DANS L’INSTANCE OPPOSANT :
Monsieur [F] [G]
né le 29 Janvier 1971 à LA FERTE BERNARD (72400), demeurant 13 rue Nationale – 53350 BALLOTS
représenté par Me Angélique DUPRIEZ, avocat au barreau d’ARRAS
A :
Madame [P] [N] épouse [G]
née le 22 Décembre 1973 à VANNES (56000), demeurant 2 rue Molière – Résidence Molière – Appt 131 – 62117 BREBIERES
représentée par Me Nina TONKEVA, avocat au barreau d’ARRAS
RAPPEL DES FAITS ET DE LA PROCÉDURE
Mme [P] [N] et M. [F] [G] ont contracté mariage le 15 juin 2020 à CONGRIER (Mayenne), sans contrat de mariage.
Par acte de Commissaire de Justice en date du 04 février 2025, M. [F] [G] a assigné Mme [P] [N] en divorce devant le Juge aux affaires familiales du Tribunal Judiciaire d’ARRAS, pour altération définitive du lien conjugal, sur le fondement des articles 237 et suivants du Code civil. Acte délivré à personne.
L’acte de naissance de Mme [P] [N] indique la présence de deux mentions répertoire civil prononcée le 19 juillet 2012 et le 05 mai 2017.
Suite à la réouverture des débats, les parties produisent une ordonnance du Juge des tutelles du Tribunal Judiciaire de LAVAL en date du 03 juin 2022 mentionnant la caducité de la mesure de protection au 23 mars 2022.
A l’audience du 25 mars 2025, les parties étaient représentées par leurs conseils respectifs.
M. [F] [G] a indiqué renoncer à toutes mesures provisoires et Mme [P] [N] n’en a formulé aucune.
Aux termes son assignation signifiée le 04 février 2025, M. [F] [G] sollicite de (Acte délivré à personne) :
— prononcer le divorce pour altération définitive du lien conjugal avec toutes conséquences de droit,
— en ordonner la transcription sur les actes d’état civil,
— constater qu’il est formulé une proposition de règlement des intérêts pécuniaires des époux,
— fixer la date des effets du divorce à compter de la cessation de la cohabitation et de la collaboration des époux soit le 30 août 2020,
— dire et juger que chacun des époux conservera à sa charge ses frais et dépens,
Dans ses conclusions récapitulatives signifiées par RPVA le 28 février 2025, Mme [P] [N] sollicite de :
— prononcer le divorce pour altération définitive du lien conjugal,
— en ordonner la transcription sur les actes d’état civil,
— dire que chaque époux reprendra l’usage de son propre nom,
— fixer la date des effets du divorce à compter de la cessation de la cohabitation et de la collaboration des époux soit le 30 août 2020,
— prononcer la révocation des donations et/ou avantages matrimoniaux consentis par l’un des époux au profit de l’autre durant la vie commune et qui n’auraient pas produit leurs effets, ce en vertu des dispositions de l’article 265 du code civil,
— dire qu’il n’y a pas lieu à de prestation compensatoire à l’égard de l’un ou de l’autre des époux,
— laisser à chaque partie la charge de ses frais et dépens,
— ordonner l’exécution provisoire du jugement à intervenir,
En application de l’article 455 du code de procédure civile, il convient de se reporter aux écritures des parties pour un exposé exhaustif des prétentions et des moyens développés au soutien de celles-ci.
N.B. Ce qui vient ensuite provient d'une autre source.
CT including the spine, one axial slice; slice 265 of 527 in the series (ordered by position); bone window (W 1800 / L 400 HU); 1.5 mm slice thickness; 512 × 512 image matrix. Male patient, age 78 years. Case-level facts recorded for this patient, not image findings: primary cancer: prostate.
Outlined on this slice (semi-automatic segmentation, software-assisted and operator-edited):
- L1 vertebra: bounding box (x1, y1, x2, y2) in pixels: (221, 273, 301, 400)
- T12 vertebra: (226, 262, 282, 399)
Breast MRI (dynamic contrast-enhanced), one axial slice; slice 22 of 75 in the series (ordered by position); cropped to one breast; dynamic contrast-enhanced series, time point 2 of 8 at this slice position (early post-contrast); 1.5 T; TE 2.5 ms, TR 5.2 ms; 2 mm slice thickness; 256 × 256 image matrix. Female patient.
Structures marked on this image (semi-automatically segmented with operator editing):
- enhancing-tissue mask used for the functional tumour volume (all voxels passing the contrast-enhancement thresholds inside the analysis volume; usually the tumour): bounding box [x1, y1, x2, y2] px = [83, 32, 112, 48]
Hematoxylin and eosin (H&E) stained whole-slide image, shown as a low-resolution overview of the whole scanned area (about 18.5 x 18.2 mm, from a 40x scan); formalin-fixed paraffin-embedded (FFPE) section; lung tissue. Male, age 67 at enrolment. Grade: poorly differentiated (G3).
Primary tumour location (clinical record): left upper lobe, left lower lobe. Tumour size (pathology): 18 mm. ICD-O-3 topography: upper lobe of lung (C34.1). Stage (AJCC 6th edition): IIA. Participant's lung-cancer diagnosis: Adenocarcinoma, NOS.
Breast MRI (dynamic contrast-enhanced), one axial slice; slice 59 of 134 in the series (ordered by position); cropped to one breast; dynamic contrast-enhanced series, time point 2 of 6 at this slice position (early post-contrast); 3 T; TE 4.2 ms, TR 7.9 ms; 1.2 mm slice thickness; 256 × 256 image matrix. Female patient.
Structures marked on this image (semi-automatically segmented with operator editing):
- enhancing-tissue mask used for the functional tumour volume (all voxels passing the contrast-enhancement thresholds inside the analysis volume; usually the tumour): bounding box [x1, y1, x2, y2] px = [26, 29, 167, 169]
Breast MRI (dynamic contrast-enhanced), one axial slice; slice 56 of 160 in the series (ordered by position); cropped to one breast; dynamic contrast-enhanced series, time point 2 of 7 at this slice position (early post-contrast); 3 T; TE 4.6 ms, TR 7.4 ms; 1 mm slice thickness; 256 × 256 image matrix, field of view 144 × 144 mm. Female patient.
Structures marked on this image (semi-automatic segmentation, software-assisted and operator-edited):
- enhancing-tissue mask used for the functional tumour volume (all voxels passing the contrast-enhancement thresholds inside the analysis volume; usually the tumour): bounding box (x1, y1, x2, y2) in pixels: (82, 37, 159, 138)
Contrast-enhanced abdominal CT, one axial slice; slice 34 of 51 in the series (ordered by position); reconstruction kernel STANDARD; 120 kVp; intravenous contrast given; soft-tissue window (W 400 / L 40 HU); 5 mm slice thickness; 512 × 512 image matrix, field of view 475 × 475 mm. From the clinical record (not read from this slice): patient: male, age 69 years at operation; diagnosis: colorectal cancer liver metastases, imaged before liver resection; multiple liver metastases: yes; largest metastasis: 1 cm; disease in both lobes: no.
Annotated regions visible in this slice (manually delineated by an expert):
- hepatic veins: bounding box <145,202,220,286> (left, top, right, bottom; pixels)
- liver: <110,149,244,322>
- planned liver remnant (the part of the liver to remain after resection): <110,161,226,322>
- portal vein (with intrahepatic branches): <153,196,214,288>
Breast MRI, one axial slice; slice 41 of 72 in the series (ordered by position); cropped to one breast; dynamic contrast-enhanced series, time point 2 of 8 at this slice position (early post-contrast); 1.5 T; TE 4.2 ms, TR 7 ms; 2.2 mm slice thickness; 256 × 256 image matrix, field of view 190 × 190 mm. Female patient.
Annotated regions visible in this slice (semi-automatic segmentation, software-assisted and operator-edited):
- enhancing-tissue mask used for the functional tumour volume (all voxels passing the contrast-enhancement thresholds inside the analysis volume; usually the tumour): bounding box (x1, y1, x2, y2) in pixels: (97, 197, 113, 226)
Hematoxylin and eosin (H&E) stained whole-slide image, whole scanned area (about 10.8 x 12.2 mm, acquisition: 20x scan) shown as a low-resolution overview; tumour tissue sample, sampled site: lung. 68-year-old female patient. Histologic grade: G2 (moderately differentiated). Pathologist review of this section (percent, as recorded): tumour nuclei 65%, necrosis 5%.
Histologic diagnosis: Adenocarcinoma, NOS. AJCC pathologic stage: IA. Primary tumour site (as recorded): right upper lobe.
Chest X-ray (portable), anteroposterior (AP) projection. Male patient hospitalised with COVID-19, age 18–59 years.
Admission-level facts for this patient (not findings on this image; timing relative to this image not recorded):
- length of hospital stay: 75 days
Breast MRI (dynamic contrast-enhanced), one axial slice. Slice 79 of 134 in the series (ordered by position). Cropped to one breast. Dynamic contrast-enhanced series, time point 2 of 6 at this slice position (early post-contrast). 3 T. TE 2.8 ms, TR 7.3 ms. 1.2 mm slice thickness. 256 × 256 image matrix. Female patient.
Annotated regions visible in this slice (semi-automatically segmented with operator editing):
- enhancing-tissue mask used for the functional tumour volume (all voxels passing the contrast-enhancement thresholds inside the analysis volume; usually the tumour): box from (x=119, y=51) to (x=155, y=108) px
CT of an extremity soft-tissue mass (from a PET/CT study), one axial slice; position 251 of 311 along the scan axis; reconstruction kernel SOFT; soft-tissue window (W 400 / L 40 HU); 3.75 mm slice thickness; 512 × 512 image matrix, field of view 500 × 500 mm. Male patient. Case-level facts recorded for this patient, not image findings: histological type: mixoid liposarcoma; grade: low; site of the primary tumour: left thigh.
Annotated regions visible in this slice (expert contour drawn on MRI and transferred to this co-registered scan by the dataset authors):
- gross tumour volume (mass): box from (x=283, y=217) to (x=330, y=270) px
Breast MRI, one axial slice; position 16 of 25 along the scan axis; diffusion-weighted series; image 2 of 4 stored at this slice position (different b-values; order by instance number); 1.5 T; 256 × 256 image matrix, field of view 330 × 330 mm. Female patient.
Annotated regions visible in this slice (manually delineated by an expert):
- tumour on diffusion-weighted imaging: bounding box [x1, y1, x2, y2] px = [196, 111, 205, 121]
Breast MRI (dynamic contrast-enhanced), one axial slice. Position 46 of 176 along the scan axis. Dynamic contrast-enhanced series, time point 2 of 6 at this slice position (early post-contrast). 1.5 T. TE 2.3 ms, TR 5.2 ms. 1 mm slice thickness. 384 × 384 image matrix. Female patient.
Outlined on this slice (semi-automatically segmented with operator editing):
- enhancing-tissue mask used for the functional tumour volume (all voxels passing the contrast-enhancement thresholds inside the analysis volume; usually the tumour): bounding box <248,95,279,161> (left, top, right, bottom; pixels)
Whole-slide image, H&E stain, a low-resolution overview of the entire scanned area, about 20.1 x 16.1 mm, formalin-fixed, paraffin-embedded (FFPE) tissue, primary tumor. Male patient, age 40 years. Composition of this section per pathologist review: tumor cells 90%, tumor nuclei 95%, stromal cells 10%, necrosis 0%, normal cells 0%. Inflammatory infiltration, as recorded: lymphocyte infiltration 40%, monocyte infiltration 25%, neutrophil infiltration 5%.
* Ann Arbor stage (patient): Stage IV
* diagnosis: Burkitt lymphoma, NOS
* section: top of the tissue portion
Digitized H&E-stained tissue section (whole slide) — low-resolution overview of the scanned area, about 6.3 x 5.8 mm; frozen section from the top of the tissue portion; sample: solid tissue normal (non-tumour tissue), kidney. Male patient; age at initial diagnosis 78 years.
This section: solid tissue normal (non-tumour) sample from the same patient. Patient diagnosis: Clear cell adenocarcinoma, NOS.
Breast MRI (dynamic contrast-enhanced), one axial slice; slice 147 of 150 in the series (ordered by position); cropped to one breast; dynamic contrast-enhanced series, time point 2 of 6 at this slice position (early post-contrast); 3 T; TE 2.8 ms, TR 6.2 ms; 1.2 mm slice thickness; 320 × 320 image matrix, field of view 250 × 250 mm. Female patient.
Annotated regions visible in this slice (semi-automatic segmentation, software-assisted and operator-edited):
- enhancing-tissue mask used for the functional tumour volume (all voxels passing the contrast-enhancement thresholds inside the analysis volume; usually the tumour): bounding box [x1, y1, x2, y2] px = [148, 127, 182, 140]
La clôture de la procédure est intervenue le 25 mars 2025.
Le délibéré a été fixé au 06 mai 2025.
Par ordonnance en date du 06 mai 2025, l’ordonnance de cloture du 25 mars 2025 a été révoquée et la réouverture des débats a été ordonnée en raison de la présence sur l’acte de naissance de Mme [P] [N] de deux mentions au répertoire civil et de l’absence d’éléments sur le type de mesure et sa durée à ce jour.
La clôture de la procédure est intervenue le 05 juin 2025 et l’audience de plaidoirie fixée au 04 septembre 2025.
Le délibéré a été fixé au 06 novembre 2025.
MOTIFS DE LA DÉCISION
Sur le divorce au titre de l’article 237 du Code civil
Aux termes des articles 237 et 238 du code civil, le divorce peut être demandé par l’un des époux lorsque le lien conjugal est définitivement altéré. L’altération définitive du lien conjugal résulte de la cessation de communauté de vie entre les époux, lorsqu’ils vivent séparés depuis un an lors de la demande en divorce. Si le demandeur a introduit l’instance sans indiquer les motifs de sa demande, le délai caractérisant l’altération définitive du lien conjugal est apprécié au prononcé du divorce.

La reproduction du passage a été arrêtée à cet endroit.